### Data - Local


In [None]:
import pandas as pd
import numpy as np

application_train = pd.read_csv(
    ".tmp/home-credit-default-risk/application_train.csv", low_memory=False
)
bureau = pd.read_csv(
    ".tmp/home-credit-default-risk/bureau.csv",
    low_memory=False,
)
previous_application = pd.read_csv(
    ".tmp/home-credit-default-risk/previous_application.csv", low_memory=False
)
credit_card_balance = pd.read_csv(
    ".tmp/home-credit-default-risk/credit_card_balance.csv", low_memory=False
)

### Data - GDrive


In [None]:
# from google.colab import drive

# drive.mount("/content/drive")
# import pandas as pd
# import numpy as np
# FILE_PATH = (
#     "/content/drive/MyDrive/Colab Notebooks/middle_project/data/bureau.csv의 사본"
# )

# bureau = pd.read_csv(FILE_PATH)
# FILE_PATH = "/content/drive/MyDrive/Colab Notebooks/middle_project/data/previous_application.csv의 사본"

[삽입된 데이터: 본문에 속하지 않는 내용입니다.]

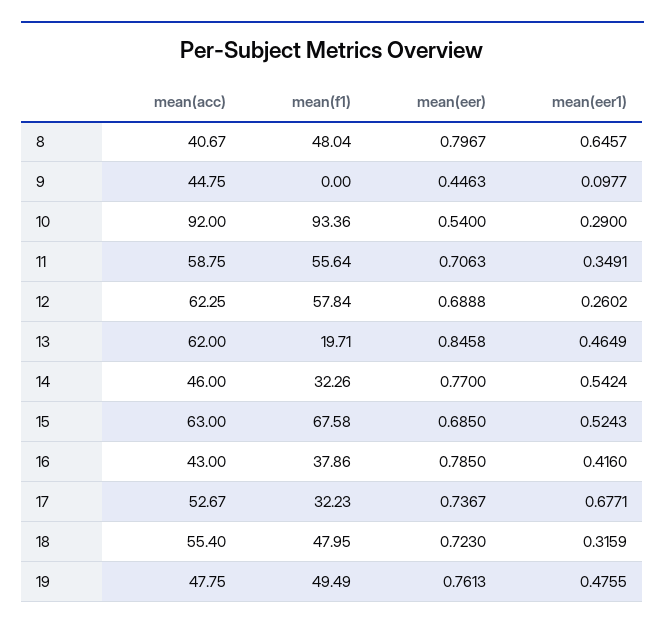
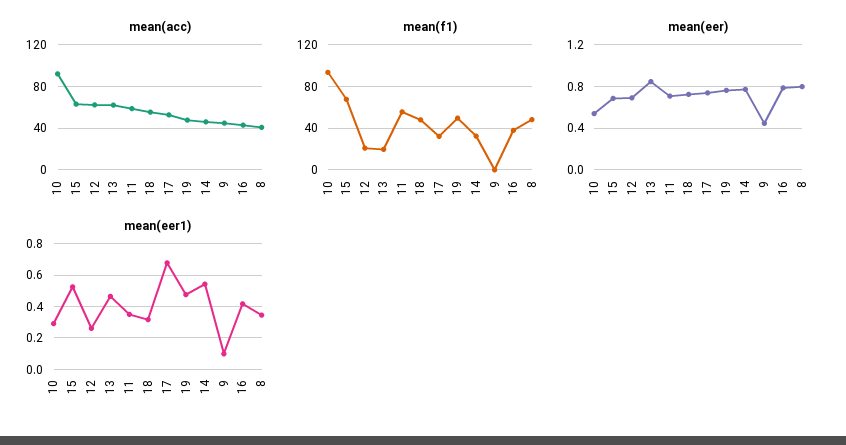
mean(eer1), 8: 0.6457 -> 0.35
mean(f1), 12: 57.84 -> 20

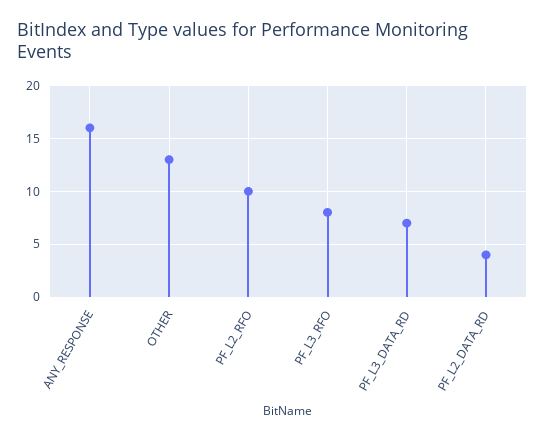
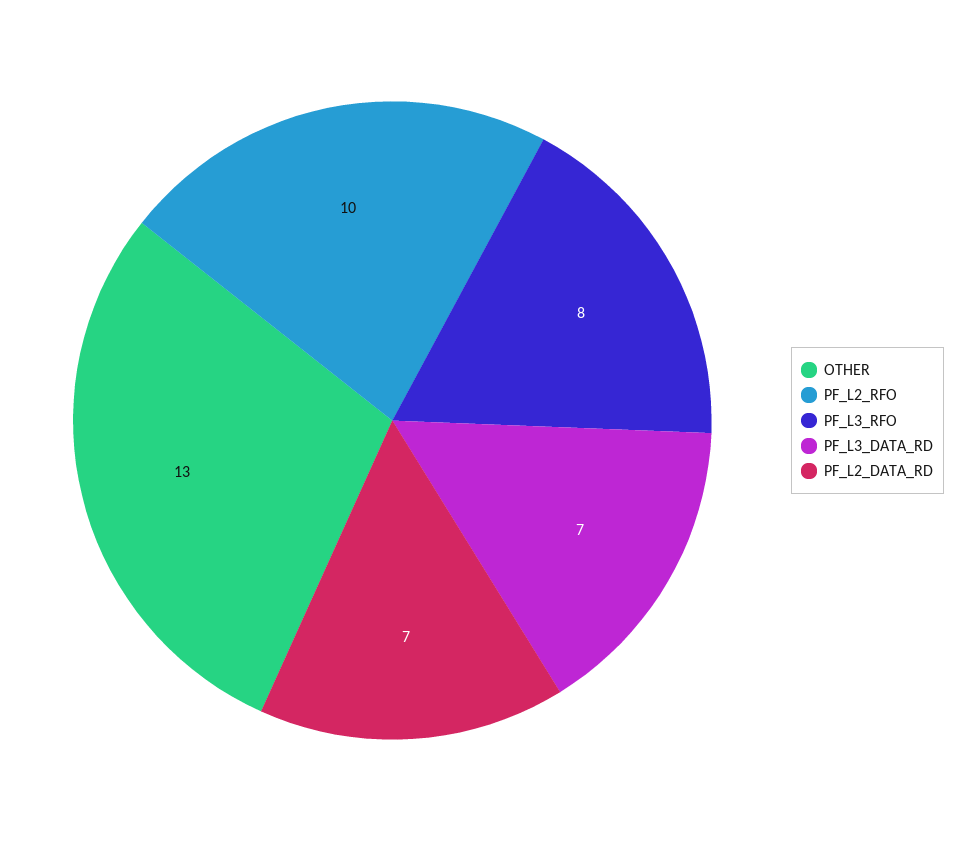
ANY_RESPONSE: 16 -> none
PF_L2_DATA_RD: 4 -> 7

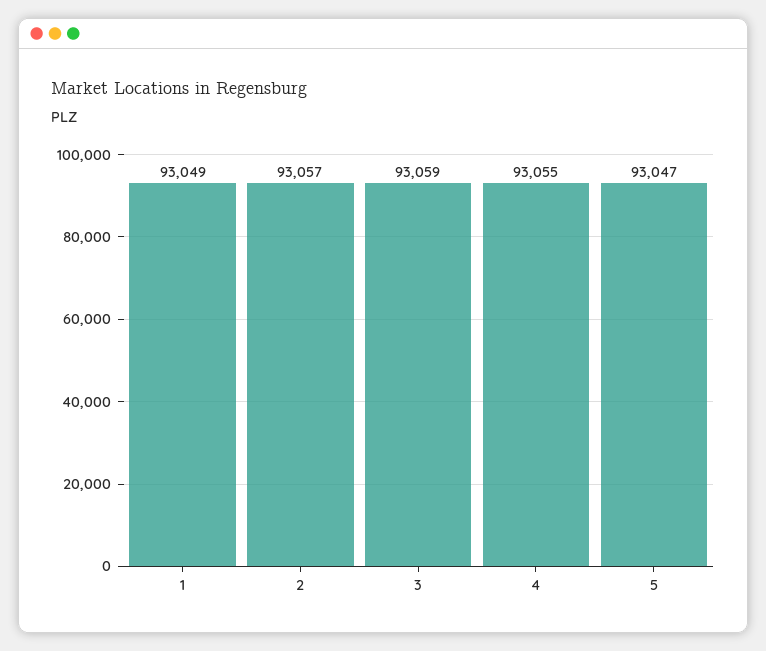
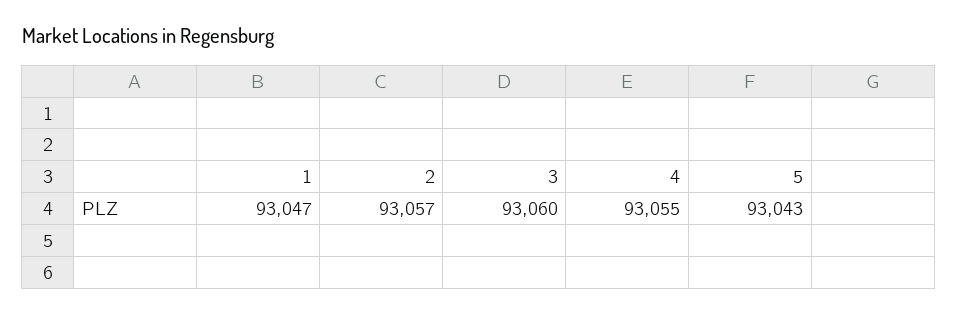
1: 93049 -> 93047
3: 93059 -> 93060
5: 93047 -> 93043

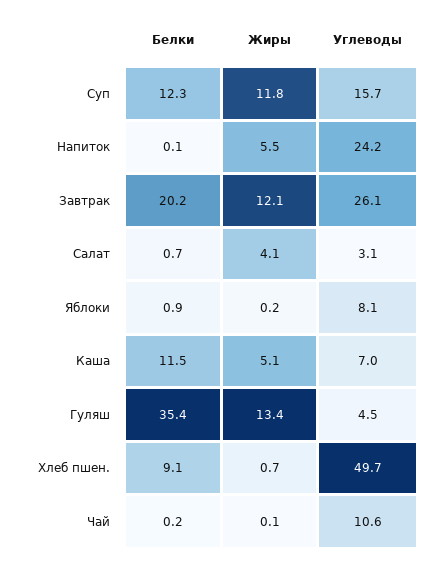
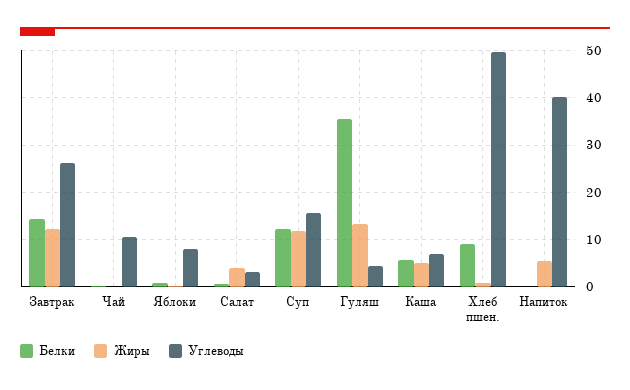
Углеводы, Напиток: 24.2 -> 40
Белки, Завтрак: 20.2 -> 14
Белки, Каша: 11.5 -> 6

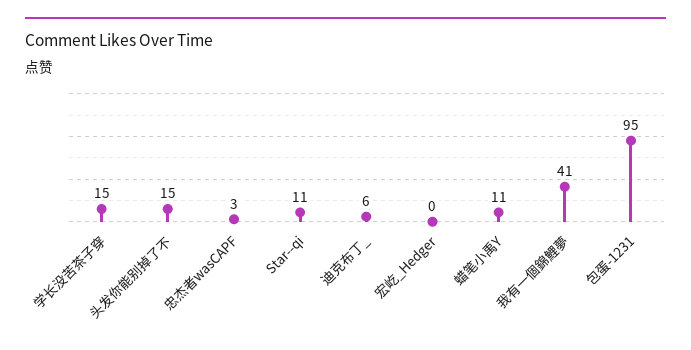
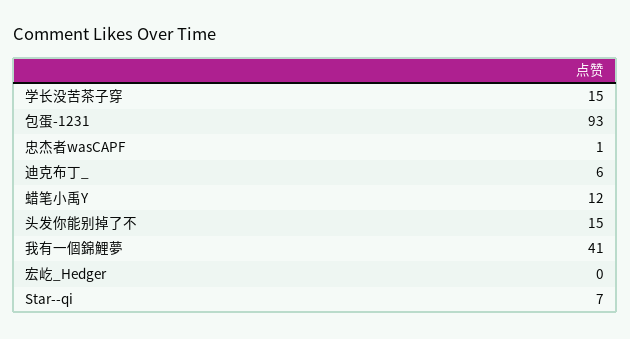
忠杰者wasCAPF: 3 -> 1
Star--qi: 11 -> 7
蜡笔小禹Y: 11 -> 12
包蛋-1231: 95 -> 93

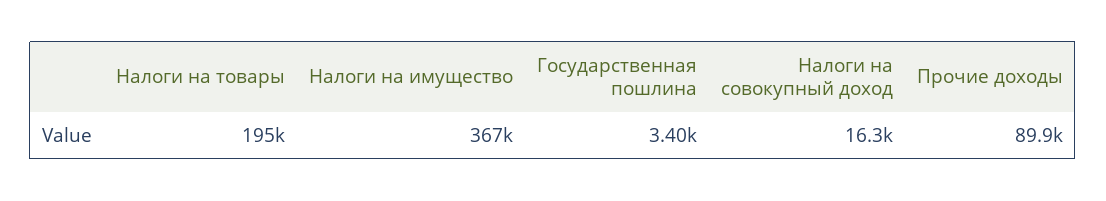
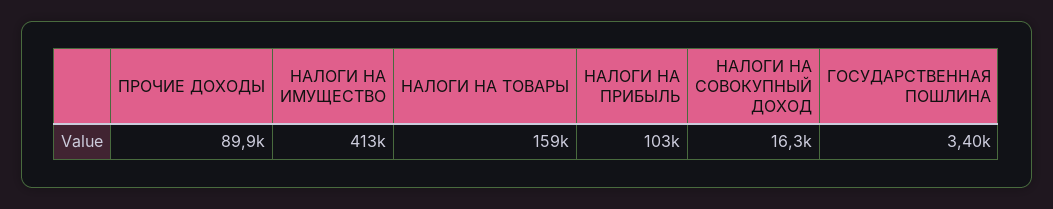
Налоги на товары: 195000 -> 159000
Налоги на имущество: 367000 -> 413000
НАЛОГИ НА ПРИБЫЛЬ: none -> 103000

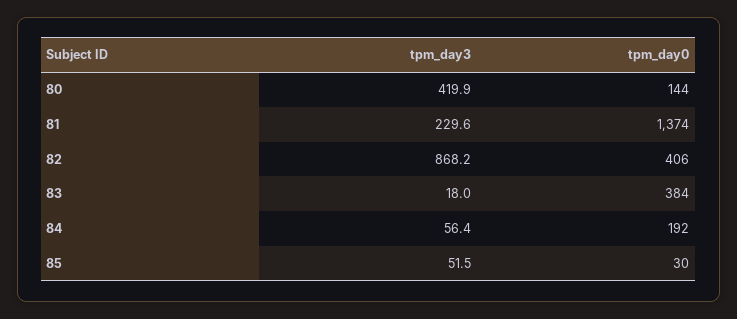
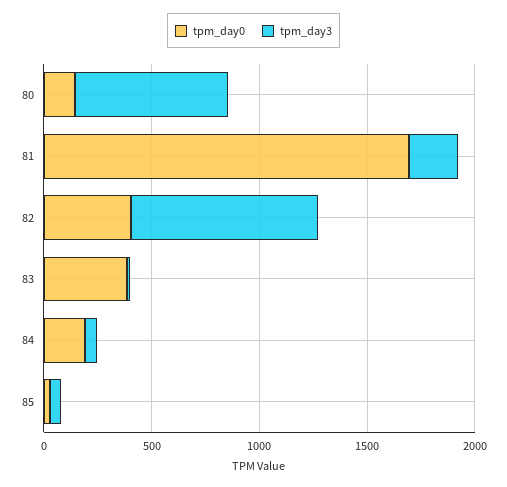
tpm_day3, 80: 419.9 -> 700
tpm_day0, 81: 1374 -> 1700

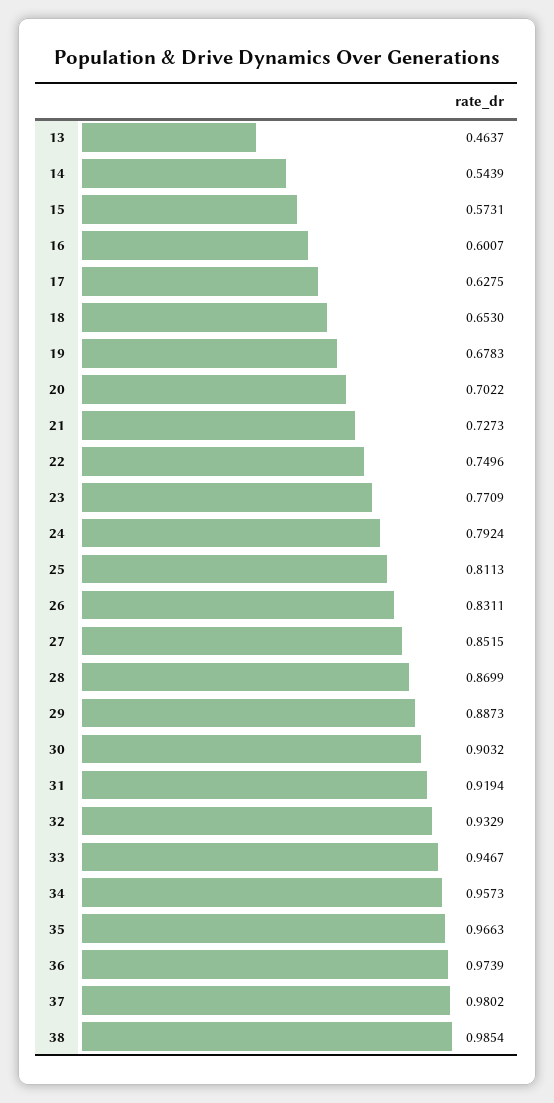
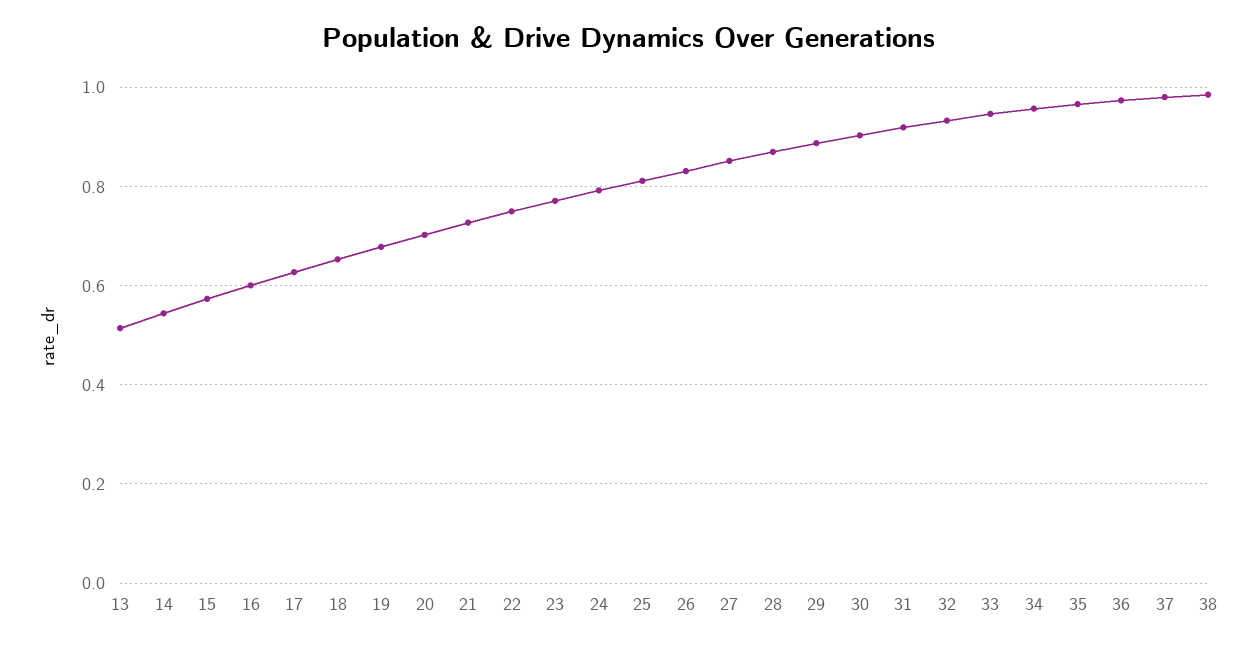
13: 0.4637 -> 0.52

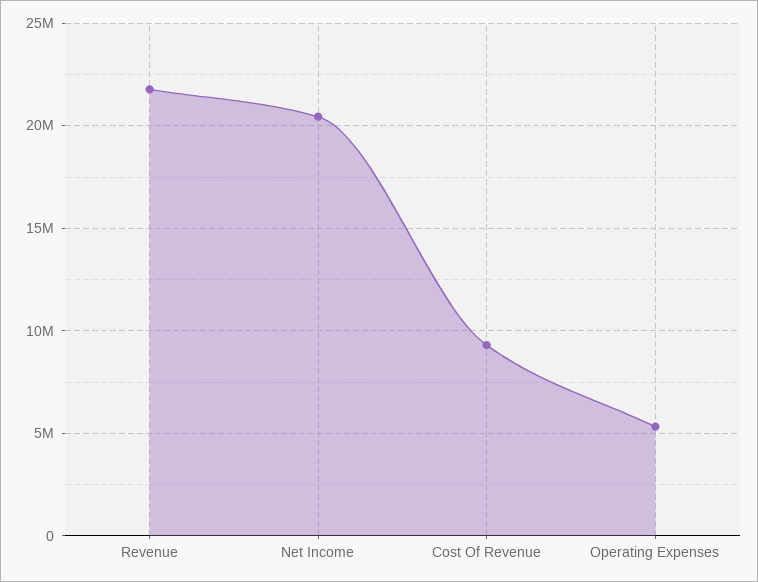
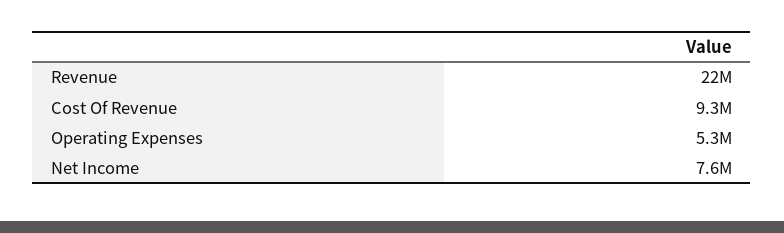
Net Income: 20500000 -> 7600000

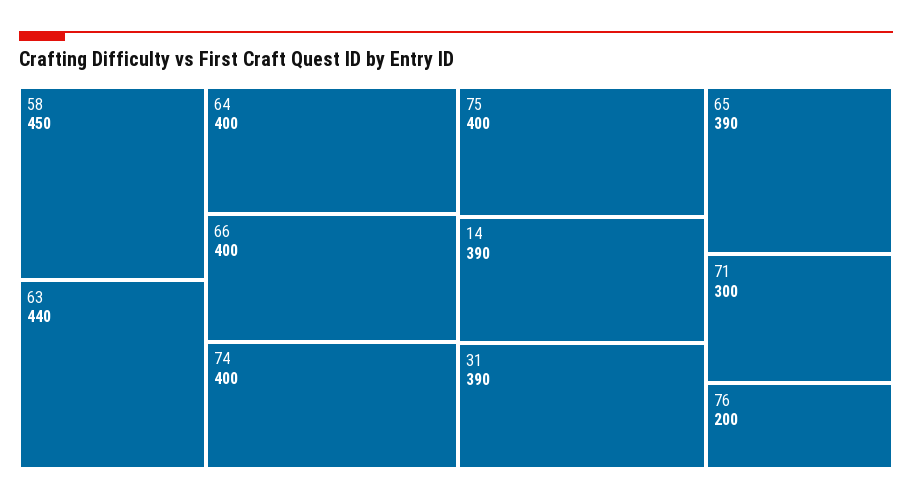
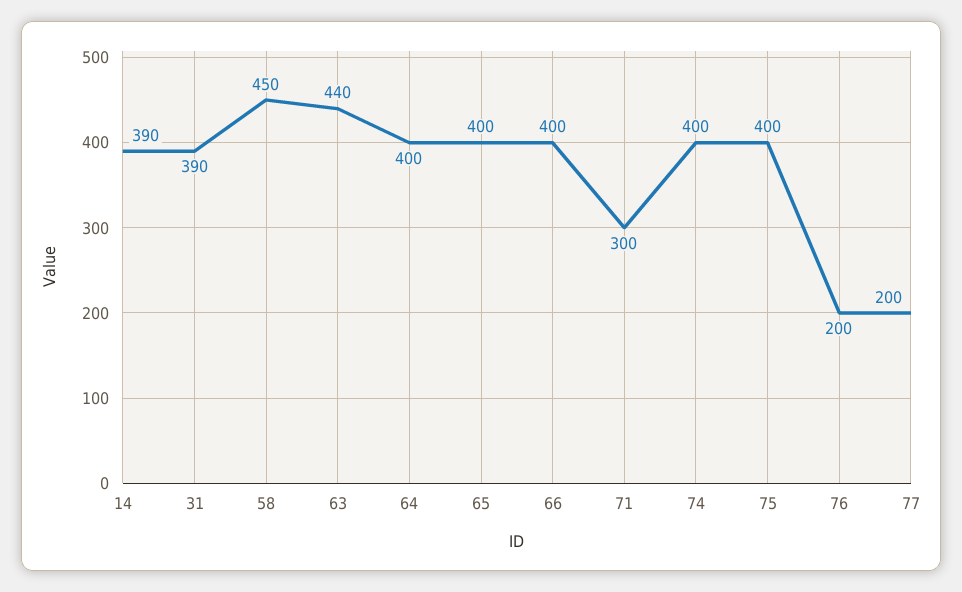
65: 390 -> 400
77: none -> 200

# previous_application = pd.read_csv(FILE_PATH)
# FILE_PATH = "/content/drive/MyDrive/Colab Notebooks/middle_project/data/credit_card_balance.csv의 사본"

# credit_card_balance = pd.read_csv(FILE_PATH)
# FILE_PATH = "/content/drive/MyDrive/Colab Notebooks/middle_project/data/application_train.csv의 사본"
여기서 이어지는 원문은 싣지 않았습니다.